I know they don't have shoes.

Are you saying changing out the scraper *earlie*r will prevent the wear on that side cover ?

How often do you change yours ?


----------



## detdrbuzzard (Jan 20, 2012)

usually you'll start get more snow ( than usual ) kicking back from under the machine, pretty much a sign that the scraper is worn. I'm not sure if there is a wear indicator but probably is on the scraper bar


----------



## 33006 (Dec 5, 2014)

theoldwizard1 said:


> I know they don't have shoes.
> 
> Are you saying changing out the scraper *earlie*r will prevent the wear on that side cover ?
> 
> How often do you change yours ?


Yes, changing the scraper more often will prevent the side covers from hitting. Usually change the paddles when you reach the wear hole and the scraper at the same time. The scraper does have a wear indicator, it is a 1/2 round shape on the bottom running the length of the bar. When worn away it is time to replace the scraper. Another thing or way to check is have a helper slowly tilt the unit forward until the scraper touches the ground and look to see if either side panel touches.

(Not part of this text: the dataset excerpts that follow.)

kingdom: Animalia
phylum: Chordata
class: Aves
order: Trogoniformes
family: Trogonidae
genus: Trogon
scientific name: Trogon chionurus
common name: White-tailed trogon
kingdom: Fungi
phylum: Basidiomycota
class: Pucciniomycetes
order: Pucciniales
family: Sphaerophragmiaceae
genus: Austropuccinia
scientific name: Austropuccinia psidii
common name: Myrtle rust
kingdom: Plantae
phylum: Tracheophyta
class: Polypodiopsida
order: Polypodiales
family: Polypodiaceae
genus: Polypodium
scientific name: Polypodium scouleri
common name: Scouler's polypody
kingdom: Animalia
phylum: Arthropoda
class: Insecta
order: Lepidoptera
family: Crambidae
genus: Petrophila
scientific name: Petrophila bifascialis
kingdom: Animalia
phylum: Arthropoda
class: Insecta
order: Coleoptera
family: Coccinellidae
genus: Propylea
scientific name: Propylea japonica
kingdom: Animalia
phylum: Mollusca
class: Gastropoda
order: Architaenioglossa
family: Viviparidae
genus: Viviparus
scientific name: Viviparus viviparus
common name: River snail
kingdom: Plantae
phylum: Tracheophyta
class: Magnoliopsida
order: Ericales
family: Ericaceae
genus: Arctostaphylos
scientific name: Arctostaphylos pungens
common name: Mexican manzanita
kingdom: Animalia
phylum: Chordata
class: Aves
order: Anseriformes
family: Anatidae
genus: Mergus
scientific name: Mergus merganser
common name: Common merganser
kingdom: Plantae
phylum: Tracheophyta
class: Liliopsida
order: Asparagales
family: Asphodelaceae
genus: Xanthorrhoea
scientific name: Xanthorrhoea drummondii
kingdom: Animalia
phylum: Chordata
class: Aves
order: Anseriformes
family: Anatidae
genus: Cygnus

If one does the scraper or the panel (may be bent) it mounts on need to be replaced to keep the side panels from touching and wearing.


----------



## micah68kj (Oct 8, 2011)

theoldwizard1 said:


> I know they don't have shoes.
> 
> Are you saying changing out the scraper *earlie*r will prevent the wear on that side cover ?
> 
> How often do you change yours ?


For proper operation the best thing to do is to replace paddles, scraper bar, and belts as a set. And as detdrbuzzard pointed out there are *no skids/shoes* for ss blowers.


----------



## theoldwizard1 (Nov 23, 2011)

33006 said:


> Yes, changing the scraper more often will prevent the side covers from hitting.


So I guess saving money on not changing the scraper has cost me more in the end ! :redface: :icon-embarrassed: :icon-doh:


----------



## micah68kj (Oct 8, 2011)

theoldwizard1 said:


> So I guess saving money on not changing the scraper has cost me more in the end ! :redface: :icon-embarrassed: :icon-doh:


It's like everything else... There's a learning process. 
The very best advice I try to give is to *read the owner's manual.* If you don't have it there are usually downloads from the manufacturer's website. I have a Honda generator, Honda pushmower, Exmark zero turn, Kohler twin cylinder engine and an Ariens snowblower that I downloaded the manuals for. I have them all on pdf file and they can be notated and highlighted.


----------



## detdrbuzzard (Jan 20, 2012)

you can get an owners manual free off the toro website


----------